Historia de una maestra by Josefina Aldecoa

Historia de una maestra by Josefina Aldecoa

autor:Josefina Aldecoa [Aldecoa, Josefina]
La lengua: spa
Format: epub, mobi
Tags: Novela, Realista
editor: ePubLibre
publicado: 1990-01-01T05:00:00+00:00


Tercera parte

El final del sueño

La sirena sonaba como el lamento de un animal prehistórico.

Eso me pareció la primera vez que la oí al llegar a Los Valles. Subíamos en el taxi que nos había recogido del coche de línea en la carretera general.

—Algo pasa —dijo el chofer—. Porque no es hora…

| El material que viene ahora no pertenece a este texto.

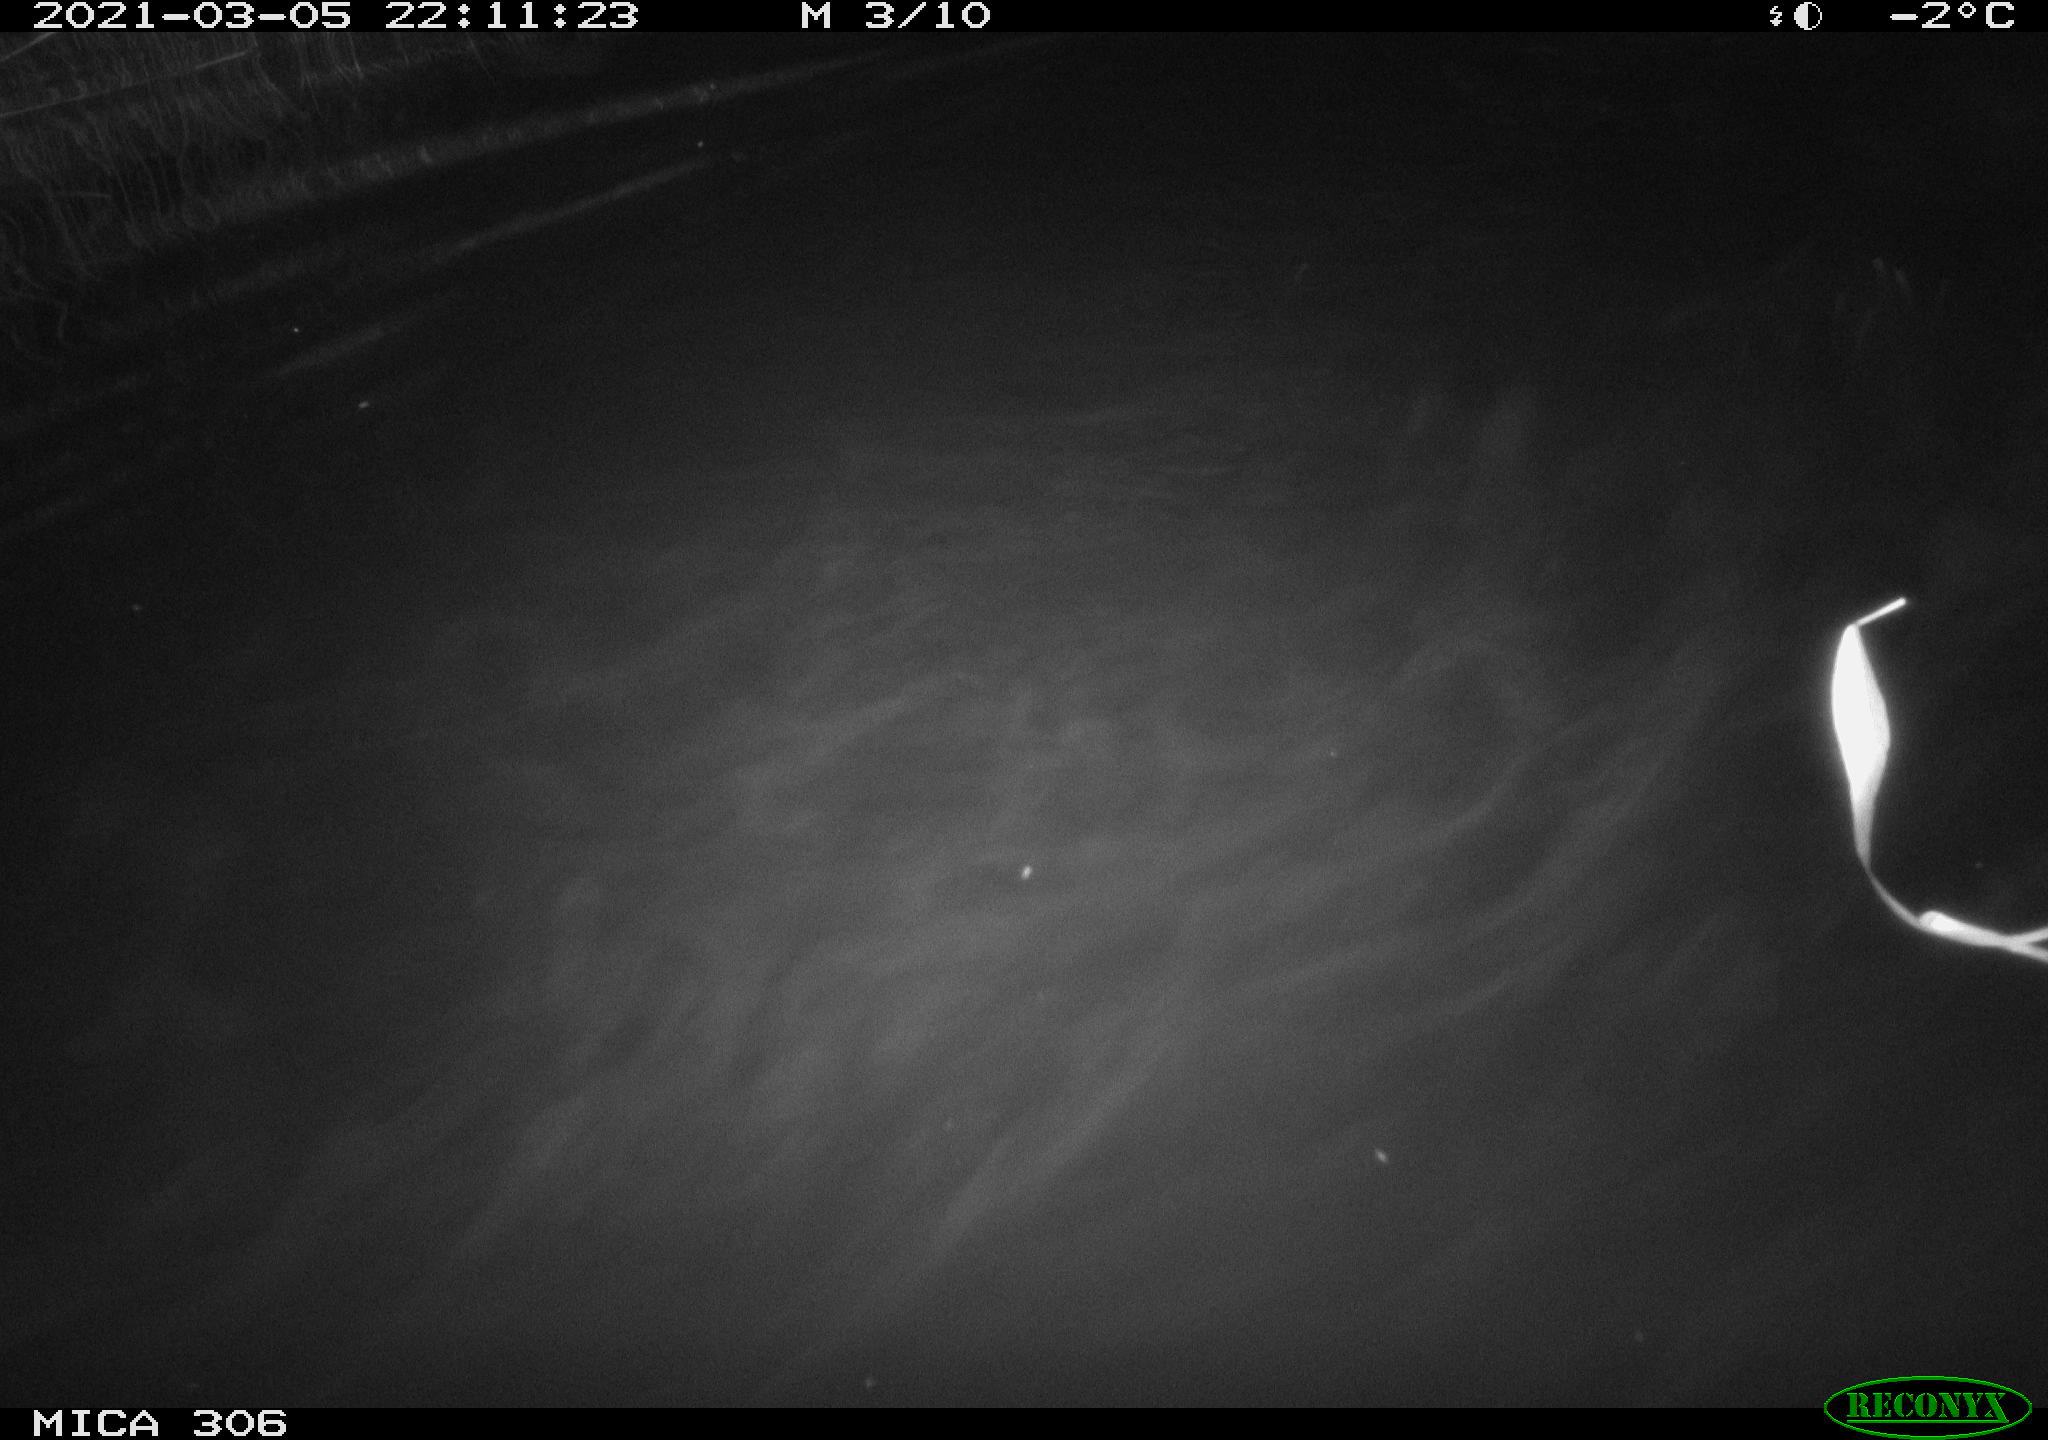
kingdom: Animalia
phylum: Chordata
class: Mammalia
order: Rodentia
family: Cricetidae
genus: Ondatra
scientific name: Ondatra zibethicus
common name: Muskrat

A partir de entonces el quejido periódico de la sirena iba a marcar el ritmo de nuestras vidas: amanecer, mediodía, atardecer, medianoche. Aquélla era su función de cronómetro. Pero el lamento irrumpía a veces de forma inesperada: era un mensaje urgente, una llamada enloquecida, fuera de hora.

«Algo pasa». En seguida entendimos ese aullido que anunciaba la tragedia. De las casas salía gente. Corría carretera arriba, hacia los pozos. Marchaban todos, agitados y silenciosos; no se miraban ni se reconocían. Al llegar a lo más alto, más allá del poblado y de la colonia de ingenieros, traspasada la barrera de acceso a un territorio vedado habitualmente, alguien orientaba los pasos temblorosos:

«Ha sido en el 1, o en el 2, o en el 7…». En torno al pozo señalado se agrupaba la multitud. Las noticias tardaban en llegar. De algún lugar surgía una ambulancia destartalada. Un cordón de empleados cerraba el paso al pozo. Detrás, en apretado círculo, las familias de los mineros, mujeres, viejos, niños, esperaban. El paso del tiempo aumentaba la angustia. Los sollozos se propagaban de unos a otros, se entremezclaban y era un solo gemido colectivo, un llanto compartido, el ay larguísimo de las catástrofes.

Al final estallaría la noticia: «Han sido tres… asfixiados… sepultados… la galería. Los demás van saliendo por el 8.»

Todavía hoy, cuando oigo el lamento de una sirena, algo pasa, me digo, algo terrible, previsto y sin embargo sorprendente. Como aquel primer día cuando entramos en Los Valles; cuando el taxi se detuvo a la puerta de la que iba a ser nuestra casa; cuando el conductor apresurado arrebató de nuestra mano el dinero convenido y salió con su coche a toda marcha, advirtiendo de nuevo: «Algo pasa, porque no es hora…».

Olía a carbón. Una película finísima cubría los objetos. Al principio no se veía pero al cabo de un tiempo se hacía evidente. Las manos se volvían sucias, la ropa ennegrecía y en la cara aparecían motas negras. El olor estaba allí, agrio y picante, penetraba por la nariz, se masticaba entre los dientes, se detenía en la garganta.

—Es al principio —dijo Ezequiel—. Ya lo verás.

El viaje había sido lento —tren a León, transbordo, coche de línea, taxi— a pesar de que no eran muchos los kilómetros que nos separaban del pueblo de mis padres. Las casas se extendían a los dos lados de la carretera que atravesaba el pueblo. Hacia la mitad estaban las Escuelas Nacionales. Unidas por un costado, una pared las separaba al dividir los patios de recreo. Las plantas bajas eran las aulas y en el primer piso estaban las viviendas. Para vivir elegimos el edificio de las niñas. La casa era de ladrillo sucio, y el piso era pequeño, pero nos pareció suficiente y con la comodidad de tener las escuelas allí mismo.